Cross-platform disclosure comparability. As the federation protocols deploy, disclosure across platforms must be comparable. An Armalo platinum's disclosure of "tool registry" should map to a competing platform's equivalent dimension. Standardization of disclosure ontologies is the federation-layer requirement.
Conclusion
Disclosure for AI agents is a strategic-signaling question, not a privacy question. The fifty-year economic literature on signaling and unraveling predicts that, in equilibrium, only the lowest-quality types conceal. The prediction is empirically confirmed on Armalo's live platform: platinum agents disclose at 78%; untiered at 41%; the 37-point gap is the unraveling theorem playing out in real time across the seven dimensions of operational disclosure we measure.
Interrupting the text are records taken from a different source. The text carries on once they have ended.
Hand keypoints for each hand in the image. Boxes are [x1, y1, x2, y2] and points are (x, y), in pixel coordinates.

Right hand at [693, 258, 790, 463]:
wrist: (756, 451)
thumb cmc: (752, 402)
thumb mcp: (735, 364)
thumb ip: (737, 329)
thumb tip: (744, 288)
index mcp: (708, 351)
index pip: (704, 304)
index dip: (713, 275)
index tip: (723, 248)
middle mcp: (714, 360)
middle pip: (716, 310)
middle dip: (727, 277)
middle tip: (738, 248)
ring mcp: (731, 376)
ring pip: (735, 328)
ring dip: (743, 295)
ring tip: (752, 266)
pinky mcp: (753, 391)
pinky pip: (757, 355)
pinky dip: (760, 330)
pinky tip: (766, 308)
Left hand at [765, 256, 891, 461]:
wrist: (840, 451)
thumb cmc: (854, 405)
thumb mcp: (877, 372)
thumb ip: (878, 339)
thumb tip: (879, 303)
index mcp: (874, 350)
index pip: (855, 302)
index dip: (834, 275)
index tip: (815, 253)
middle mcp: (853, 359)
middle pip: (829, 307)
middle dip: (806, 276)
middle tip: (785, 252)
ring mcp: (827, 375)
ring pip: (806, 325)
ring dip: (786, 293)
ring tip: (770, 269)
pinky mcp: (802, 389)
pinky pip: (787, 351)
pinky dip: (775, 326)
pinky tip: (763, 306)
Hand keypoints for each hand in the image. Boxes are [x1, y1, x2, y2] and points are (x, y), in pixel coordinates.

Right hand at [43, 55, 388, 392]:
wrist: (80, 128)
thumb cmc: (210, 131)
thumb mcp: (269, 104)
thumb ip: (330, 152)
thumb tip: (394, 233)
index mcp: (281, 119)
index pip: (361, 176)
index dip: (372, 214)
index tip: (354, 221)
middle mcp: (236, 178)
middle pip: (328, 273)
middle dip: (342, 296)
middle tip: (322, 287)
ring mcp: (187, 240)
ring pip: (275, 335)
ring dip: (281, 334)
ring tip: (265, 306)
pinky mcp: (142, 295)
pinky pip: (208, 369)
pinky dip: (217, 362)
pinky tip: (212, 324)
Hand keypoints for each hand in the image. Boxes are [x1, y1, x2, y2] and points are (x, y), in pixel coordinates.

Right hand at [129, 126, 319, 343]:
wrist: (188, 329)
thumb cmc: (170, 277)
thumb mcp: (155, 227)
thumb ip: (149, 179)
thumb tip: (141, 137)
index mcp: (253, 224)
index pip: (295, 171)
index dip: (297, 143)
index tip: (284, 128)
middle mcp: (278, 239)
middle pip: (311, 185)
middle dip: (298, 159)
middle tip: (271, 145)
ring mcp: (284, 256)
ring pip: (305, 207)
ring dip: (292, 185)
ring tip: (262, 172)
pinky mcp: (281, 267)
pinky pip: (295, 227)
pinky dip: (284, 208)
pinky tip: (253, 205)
The structural implication for operators: disclose. The disclosure cost is real but smaller than the demand uplift; the high-quality equilibrium is where the demand concentrates. Operators who conceal are signaling either weakness (hiding flaws) or strategic miscalculation (treating disclosure as privacy); neither is rewarded by sophisticated buyers.
The structural implication for platforms: integrate disclosure ratios into composite scoring; specify minimum disclosure dimensions in pact templates; expose per-agent disclosure transparency in the public API. The platform's role is to accelerate the equilibrium by making the disclosure choice visible.
The structural implication for procurement officers: require disclosure in RFPs. The procurement-side pressure is the activation lever; without it, the equilibrium proceeds slowly. With it, the equilibrium settles quickly into the high-disclosure regime that benefits all but the lowest-quality types.
The disclosure equilibrium is path-dependent. The early-stage agent economy is in transition. The choices made now — by operators, platforms, and procurement officers — will determine whether the long-run equilibrium settles into a high-disclosure, high-trust regime or into a concealing regime that suppresses the entire market. The signaling literature, the empirical data on Armalo, and the strategic incentives all point in the same direction. The path to ship is to set the expectation.